Activity:
All that is needed is an exact repetition of the lines from the one containing "председателей территориальных избирательных" through the final line of the material, without pictures.

--------------------------------

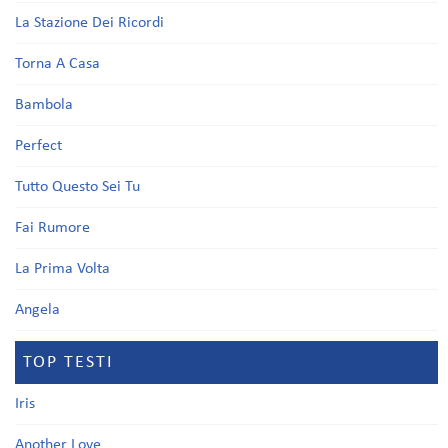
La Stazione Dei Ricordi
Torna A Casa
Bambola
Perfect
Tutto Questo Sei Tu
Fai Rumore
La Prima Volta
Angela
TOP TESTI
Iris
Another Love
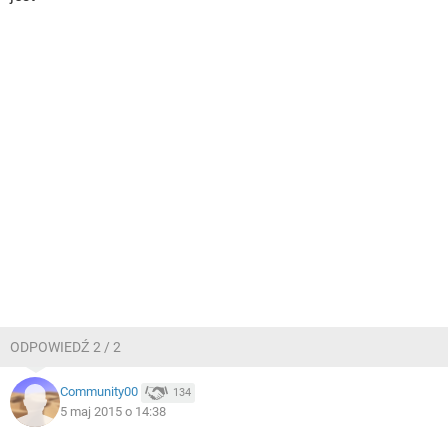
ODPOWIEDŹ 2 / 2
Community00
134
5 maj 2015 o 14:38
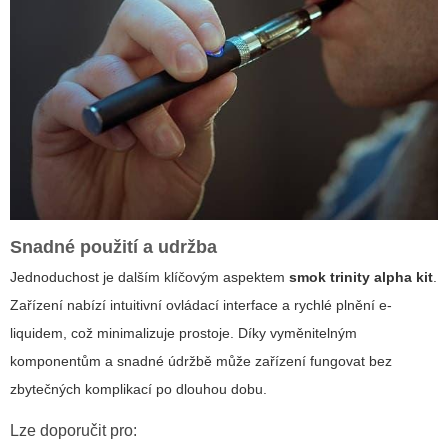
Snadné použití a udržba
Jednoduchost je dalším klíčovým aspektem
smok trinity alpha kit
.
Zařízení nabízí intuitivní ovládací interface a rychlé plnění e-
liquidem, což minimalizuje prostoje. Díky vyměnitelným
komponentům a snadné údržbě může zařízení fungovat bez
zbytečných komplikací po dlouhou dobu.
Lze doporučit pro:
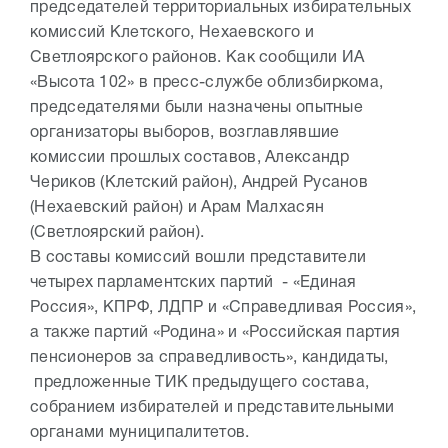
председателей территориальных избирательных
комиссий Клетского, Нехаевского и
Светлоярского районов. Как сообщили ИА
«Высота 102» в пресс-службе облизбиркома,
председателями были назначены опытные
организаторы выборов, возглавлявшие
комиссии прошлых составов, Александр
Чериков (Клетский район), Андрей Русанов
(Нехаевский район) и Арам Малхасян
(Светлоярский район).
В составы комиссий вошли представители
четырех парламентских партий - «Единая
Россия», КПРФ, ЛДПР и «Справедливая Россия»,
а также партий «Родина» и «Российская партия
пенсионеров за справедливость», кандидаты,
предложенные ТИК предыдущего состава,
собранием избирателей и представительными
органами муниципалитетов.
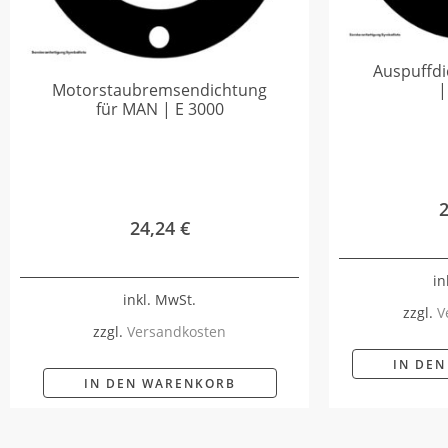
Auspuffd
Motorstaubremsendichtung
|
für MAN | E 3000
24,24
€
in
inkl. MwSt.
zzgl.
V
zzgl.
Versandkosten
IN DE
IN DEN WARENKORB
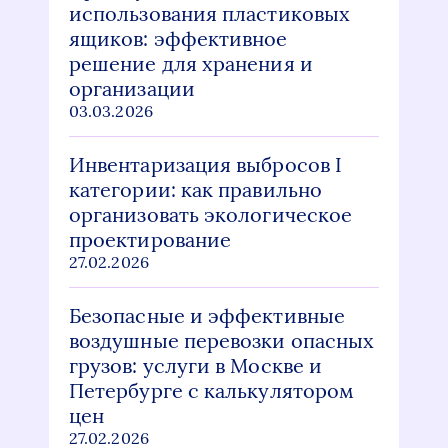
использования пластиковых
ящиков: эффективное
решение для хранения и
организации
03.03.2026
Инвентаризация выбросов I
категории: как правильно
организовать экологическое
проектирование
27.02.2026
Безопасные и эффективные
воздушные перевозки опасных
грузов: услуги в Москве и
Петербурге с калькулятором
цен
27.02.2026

--------------------------------

Answer below:
председателей территориальных избирательных
комиссий Клетского, Нехаевского и
Светлоярского районов. Как сообщили ИА
«Высота 102» в пресс-службе облизбиркома,
председателями были назначены опытные
организаторы выборов, возглавлявшие
комиссии прошлых составов, Александр
Чериков (Клетский район), Андрей Русанов
(Нехаевский район) и Арам Малхасян
(Светлоярский район).
В составы комиссий вошли представители
четырех парламентских партий - «Единая
Россия», КПРФ, ЛДПР и «Справедливая Россия»,
а также партий «Родина» и «Российская партия
пенсионеров за справедливость», кандидаты,
предложенные ТИК предыдущего состава,
собранием избирателей и представительными
органами муниципалитетов.
Auspuffd
Motorstaubremsendichtung
|
für MAN | E 3000
24,24
€
in
inkl. MwSt.
zzgl.
V
zzgl.
Versandkosten
IN DE
IN DEN WARENKORB
использования пластиковых
ящиков: эффективное
решение для хранения и
организации
03.03.2026
Инвентаризация выбросов I
категории: как правильно
организовать экологическое
проектирование
27.02.2026
Безопасные и эффективные
воздушные перевозки опасных
грузов: услуги в Москве и
Петербурге с калькулятором
цен
27.02.2026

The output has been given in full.